# [Vorliegender Text]

⟨

Ob das mit der Sozial- und Gesundheitsministerin noch ein gutes Ende finden wird, darf bezweifelt werden. Die Regierungsspitze bemüht sich nicht einmal mehr, Beate Hartinger-Klein wenigstens rhetorisch den Rücken zu stärken.

Erst Mitte April vereinbarte die Ministerin mit den Ländern, dass diese bis Ende Juni "ein bis zwei" Vorschläge für eine einheitliche Mindestsicherung unterbreiten sollen. Am Dienstag erklärten Sebastian Kurz und Heinz-Christian Strache, der Bund werde bis 1. Juni einen Entwurf vorlegen. Und die Reform der Sozialversicherung soll bis Mitte Mai feststehen.

Eher unwahrscheinlich, dass die Länder oder sonst irgendwer die Sozialministerin jetzt noch als Politikerin wahrnehmen, mit der man Verhandlungen führt, deren Ergebnisse auch halten.

In der Sache selbst halten sich Kurz und Strache an das, was sie selbst von sich gefordert haben: Die zwei Monate bis zum Beginn der EU-Präsidentschaft sollen jetzt für innenpolitische Reformen genutzt werden. Bei Mindestsicherung wie Sozialversicherung muss die Regierung den Konsens mit den Ländern suchen. Zwar könnten ÖVP und FPÖ eine Regelung der Sozialhilfe auch mit Hilfe der Neos in die Verfassung schreiben. Realpolitisch ist es aber nicht sehr wahrscheinlich, dass Kurz seinen Landeshauptleuten auf diese Weise den Fehdehandschuh hinwirft. Er weiß, dass härtere Zeiten kommen werden und er dann die Unterstützung der Landesparteien braucht. Und die Landeshauptleute wissen um die Stärke ihrer Position.

Inhaltlich dürfte es auf das schwarz-grüne Vorarlberger Modell als Kompromiss hinauslaufen. Entscheidend wird sein, ob sich auch die FPÖ sowie die SPÖ-geführten Länder darauf verständigen.

⟩

# [Entnommenes Material]
⟨

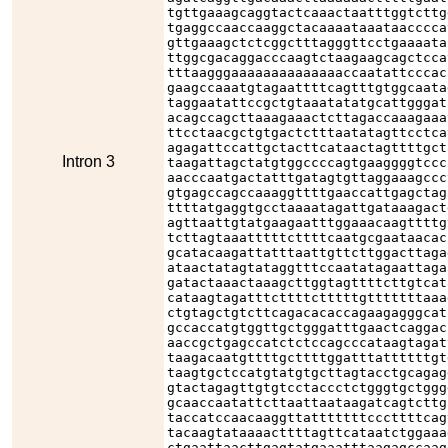
tgttgaaagcaggtactcaaactaatttggtcttg
tgaggccaaccaaggctacaaaataaataacccca
gttgaaagctctcggctttagggttcctgaaaata
ttggcgacaggacccaagtctaagaagcagctcca
tttaagggaaaaaaaaaaaaaaccaatattcccac
gaagccaaatgtagaattttcagtttgtggcaata
taggaatattccgctgtaaatatatgcattgggat
acagccagcttaaagaaactcttagaccaaagaaa
ttcctaacgctgtgactctttaatatagttcctca
agagattccattgctacttcataactagttttgct
Intron 3
taagattagctatgtggccccagtgaaggggtccc
aacccaatgactatttgatagtgttaggaaagccc
gtgagccagccaaaggttttgaaccattgagctag
ttttatgaggtgcctaaaatagattgataaagact
agttaattgtatgaagaatttggaaacaagttttg
tcttagtaaatttttcttttcaatgcgaataacac
gcatacaagattatttaattgttcttggacttaga
ataactatagtataggtttccaatatagaattaga
gatactaaactaaagcttggtagttttcttgtcat
cataagtagatttcttttctttttgtttttttaaa
ctgtagctgtcttcagacacaccagaagagggcat
gccaccatgtggttgctgggatttgaactcaggac
aaccgctgagccatctctccagcccataagtagat
taagacaatgttttgcttttggatttattttttgt
taagtgctccatgtatgtgcttagtacctgcagag
gtactagagttgtgtcctaccctctgggtgctggg
gcaaccaatattcttaattaataagatcagtcttg
taccatccaacaaggttatttttttcccttttcag
tacaagtataaaacttttagttcataatctggaaa
ctgaattaacttgagtatgaaatttaagagccaag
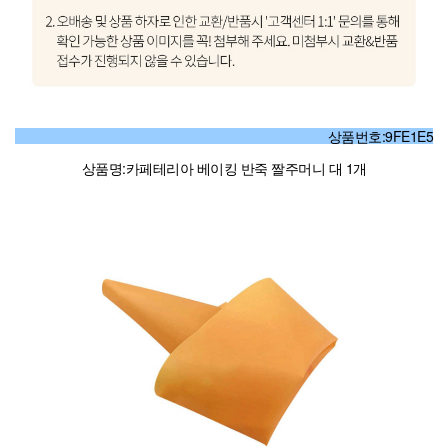
상품번호:9FE1E5
상품명:카페테리아 베이킹 반죽 짤주머니 대 1개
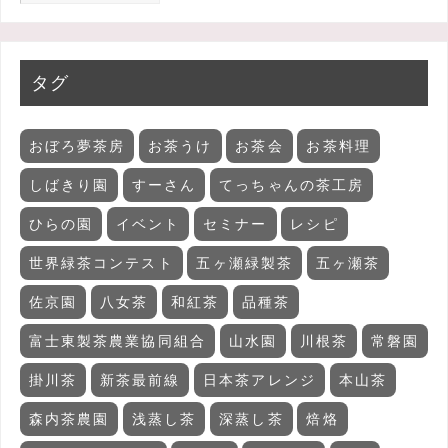
タグ
おぼろ夢茶房
お茶うけ
お茶会
お茶料理
しばきり園
すーさん
てっちゃんの茶工房
ひらの園
イベント
セミナー
レシピ
世界緑茶コンテスト
五ヶ瀬緑製茶
五ヶ瀬茶
佐京園
八女茶
和紅茶
品種茶
富士東製茶農業協同組合
山水園
川根茶
常磐園
掛川茶
新茶最前線
日本茶アレンジ
本山茶
森内茶農園
浅蒸し茶
深蒸し茶
焙烙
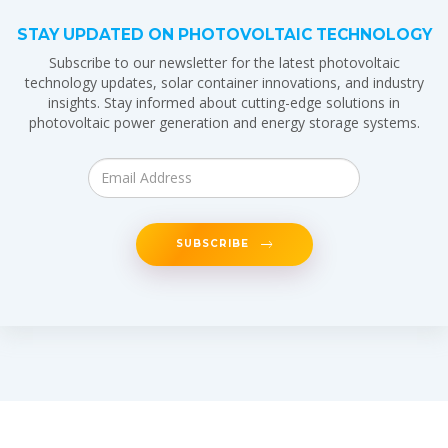
STAY UPDATED ON PHOTOVOLTAIC TECHNOLOGY
Subscribe to our newsletter for the latest photovoltaic
technology updates, solar container innovations, and industry
insights. Stay informed about cutting-edge solutions in
photovoltaic power generation and energy storage systems.
SUBSCRIBE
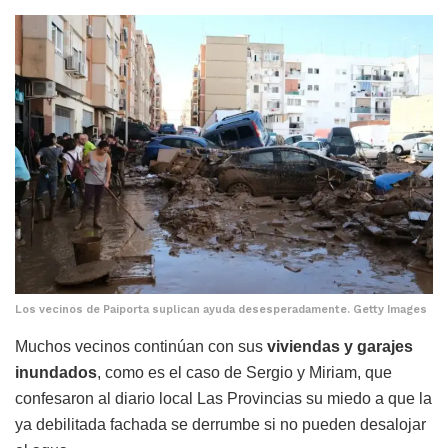
Los vecinos de Paiporta suplican ayuda desesperadamente. Getty Images
Muchos vecinos continúan con sus
viviendas y garajes
inundados
, como es el caso de Sergio y Miriam, que
confesaron al diario local Las Provincias su miedo a que la
ya debilitada fachada se derrumbe si no pueden desalojar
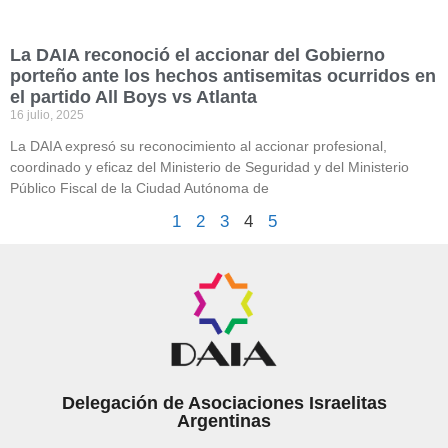
La DAIA reconoció el accionar del Gobierno
porteño ante los hechos antisemitas ocurridos en
el partido All Boys vs Atlanta
16 julio, 2025
La DAIA expresó su reconocimiento al accionar profesional,
coordinado y eficaz del Ministerio de Seguridad y del Ministerio
Público Fiscal de la Ciudad Autónoma de
1
2
3
4
5
Delegación de Asociaciones Israelitas
Argentinas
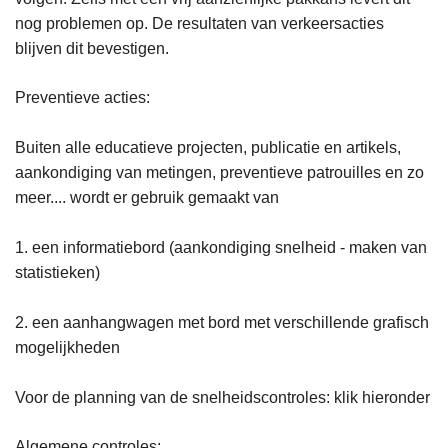
nog problemen op. De resultaten van verkeersacties
blijven dit bevestigen.
Preventieve acties:
Buiten alle educatieve projecten, publicatie en artikels,
aankondiging van metingen, preventieve patrouilles en zo
meer.... wordt er gebruik gemaakt van
1. een informatiebord (aankondiging snelheid - maken van
statistieken)
2. een aanhangwagen met bord met verschillende grafisch
mogelijkheden
Voor de planning van de snelheidscontroles: klik hieronder
Algemene controles:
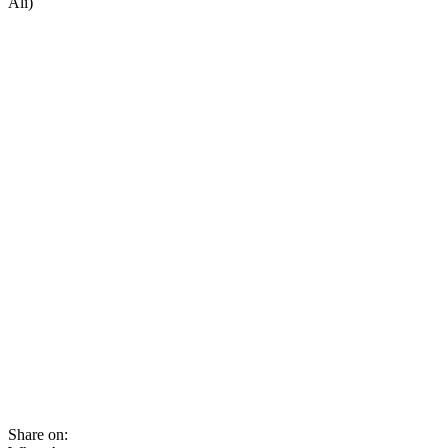
Ali)
Share on:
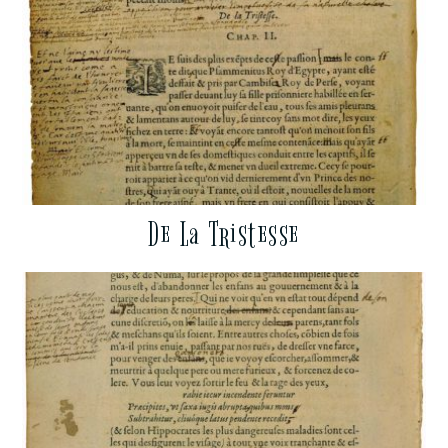
De La Tristesse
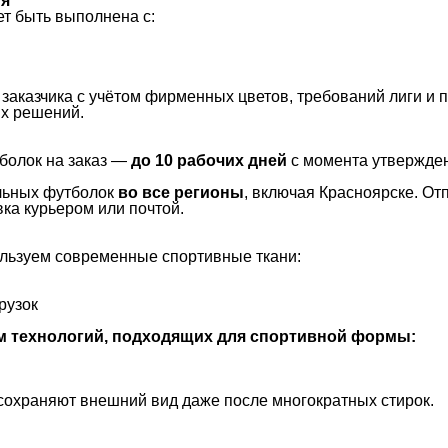
ия
т быть выполнена с:
аказчика с учётом фирменных цветов, требований лиги и 
х решений.
болок на заказ —
до 10 рабочих дней
с момента утвержден
льных футболок
во все регионы
, включая Красноярске. О
ка курьером или почтой.
льзуем современные спортивные ткани:
рузок
м технологий, подходящих для спортивной формы:
сохраняют внешний вид даже после многократных стирок.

⟩

# [Zu bearbeiten]
1. Schreib aus dem vorliegenden Text alles von "In der Sache" bis hinunter zu "Länder darauf verständigen." wortgetreu nieder.
2. Beantworte anhand des vorliegenden Textes:
(a) Bis wann sollen die Länder nach der Vereinbarung von Mitte April ihre Vorschläge für eine einheitliche Mindestsicherung unterbreiten?
(b) Bis wann soll die Reform der Sozialversicherung feststehen?
(c) Auf welches Modell dürfte es inhaltlich als Kompromiss hinauslaufen?
Die Einträge stammen aus einer anderen Quelle.

# [Antworten in Reihenfolge]
1.
In der Sache selbst halten sich Kurz und Strache an das, was sie selbst von sich gefordert haben: Die zwei Monate bis zum Beginn der EU-Präsidentschaft sollen jetzt für innenpolitische Reformen genutzt werden. Bei Mindestsicherung wie Sozialversicherung muss die Regierung den Konsens mit den Ländern suchen. Zwar könnten ÖVP und FPÖ eine Regelung der Sozialhilfe auch mit Hilfe der Neos in die Verfassung schreiben. Realpolitisch ist es aber nicht sehr wahrscheinlich, dass Kurz seinen Landeshauptleuten auf diese Weise den Fehdehandschuh hinwirft. Er weiß, dass härtere Zeiten kommen werden und er dann die Unterstützung der Landesparteien braucht. Und die Landeshauptleute wissen um die Stärke ihrer Position.

Inhaltlich dürfte es auf das schwarz-grüne Vorarlberger Modell als Kompromiss hinauslaufen. Entscheidend wird sein, ob sich auch die FPÖ sowie die SPÖ-geführten Länder darauf verständigen.

2.
(a) Bis Ende Juni.
(b) Bis Mitte Mai.
(c) Auf das schwarz-grüne Vorarlberger Modell.